Page:Gustave Flaubert - Œuvres de jeunesse, II.djvu/267

La bibliothèque libre.
Le texte de cette page a été corrigé et est conforme au fac-similé.

— Eh bien ? dit le roi vivement, et les troupes ?

— Tout est perdu, sire ! J’arrive chez Bernard, je lui demande des troupes, je dis qu’il y va pour vous de la vie ou de la mort, il refuse ; je Le supplie, j’embrasse ses genoux, ses mains, je le prie comme on prie Dieu : « Non, dit-il en me repoussant du pied avec mépris et dédain ; moi ! j’irais porter du secours à ton maître ! si j’avais des assassins, je lui en enverrais ; mais il en a un, c’est toi ! Tu as bien assassiné Guillaume, assassine le peuple, assassine-le donc, ce seigneur-là !… Moi ! des troupes au roi de France ! je ne dois donner du secours qu’au duc de Normandie.
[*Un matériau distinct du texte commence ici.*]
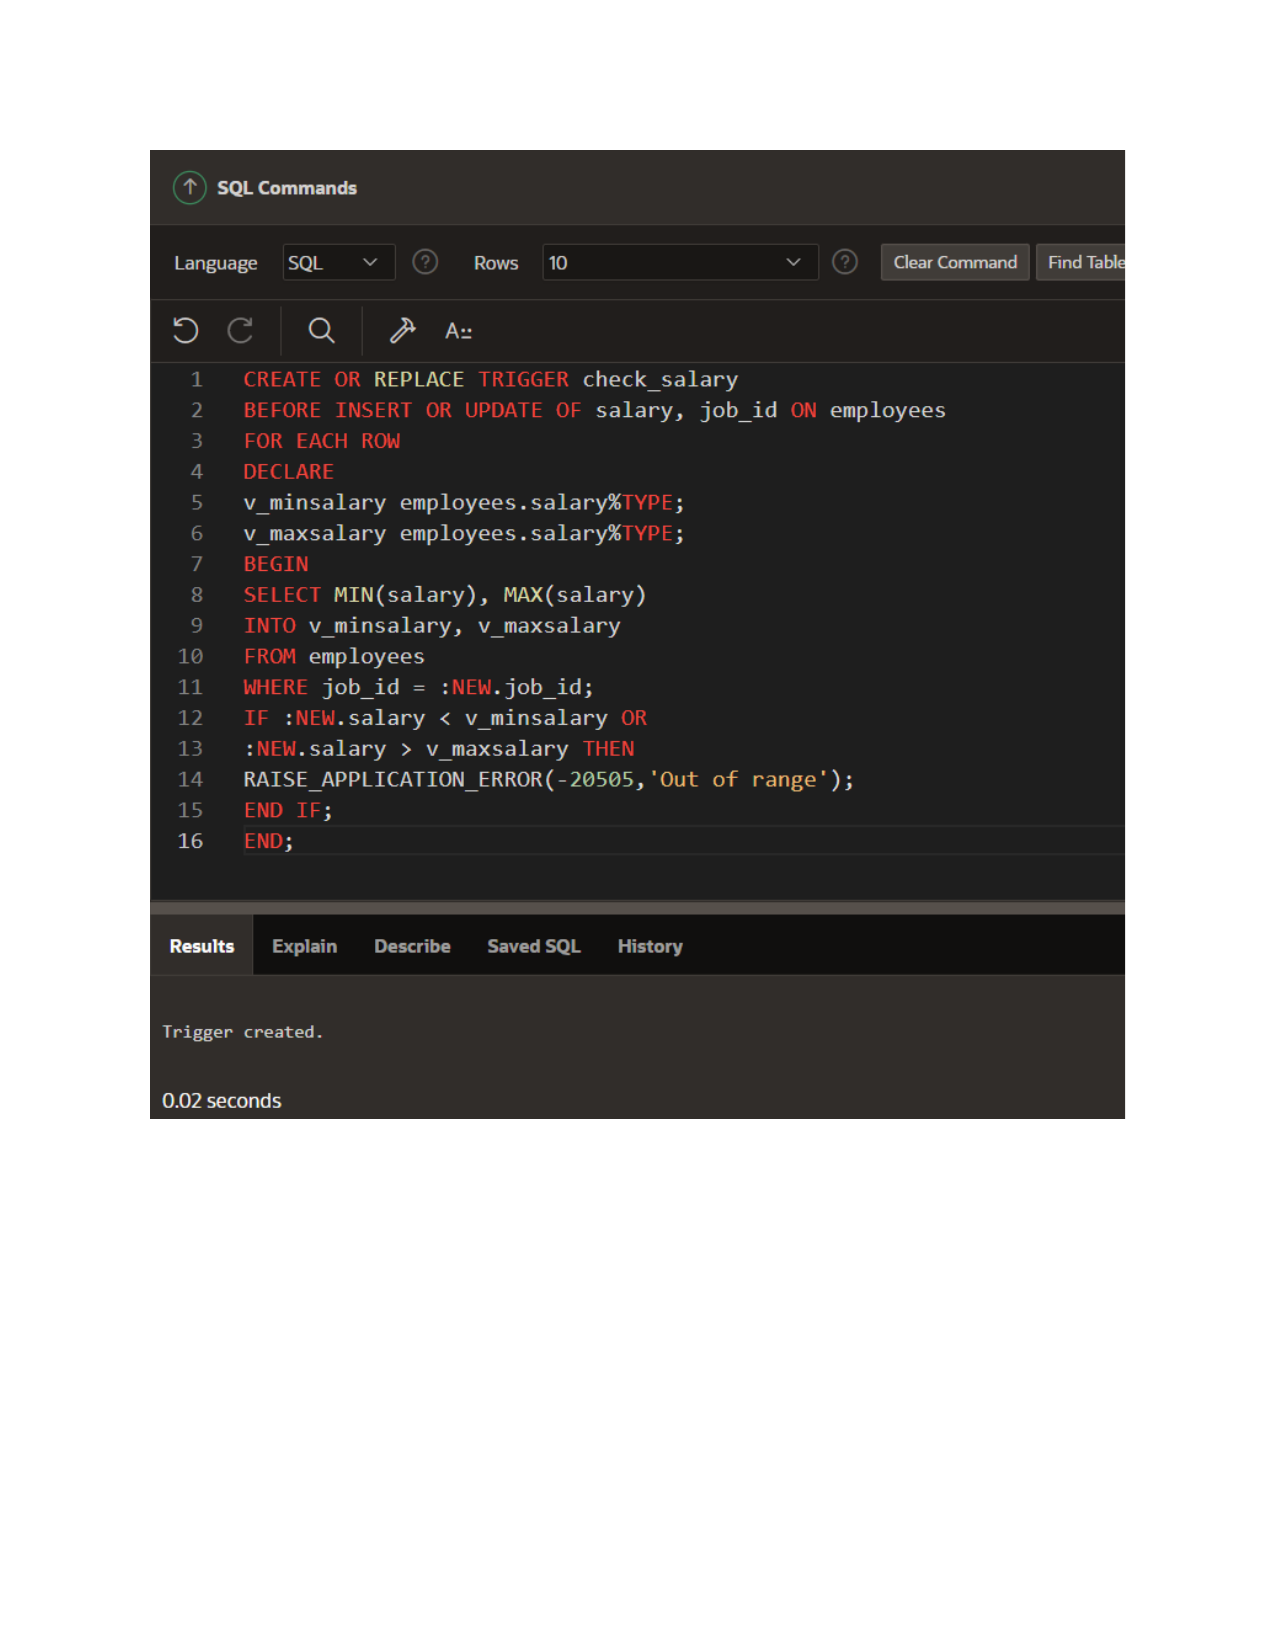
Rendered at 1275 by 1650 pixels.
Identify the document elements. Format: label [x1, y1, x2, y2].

Que le roi rende son prisonnier et qu’il laisse cette province ! » « Va-t’en, a-t-il ajouté en me donnant un coup de cravache sur la figure, va-t’en, assassin, dire ces mots à celui qui t’envoie ! »

En ce moment-là le peuple avait brisé les portes, il était dans les escaliers, ses pas retentissaient sous les voûtes.

— Le roi ! le roi ! criait-il.

La fenêtre s’ouvrit et laissa voir Louis IV, portant dans ses bras le duc de Normandie.

Les piques et les armes tombèrent des mains.

— Noël ! Noël ! vive le roi ! vive le duc ! criait le peuple.

Et cette immense acclamation se répandait dans toutes les rues, et trouvait un écho dans tous les cœurs.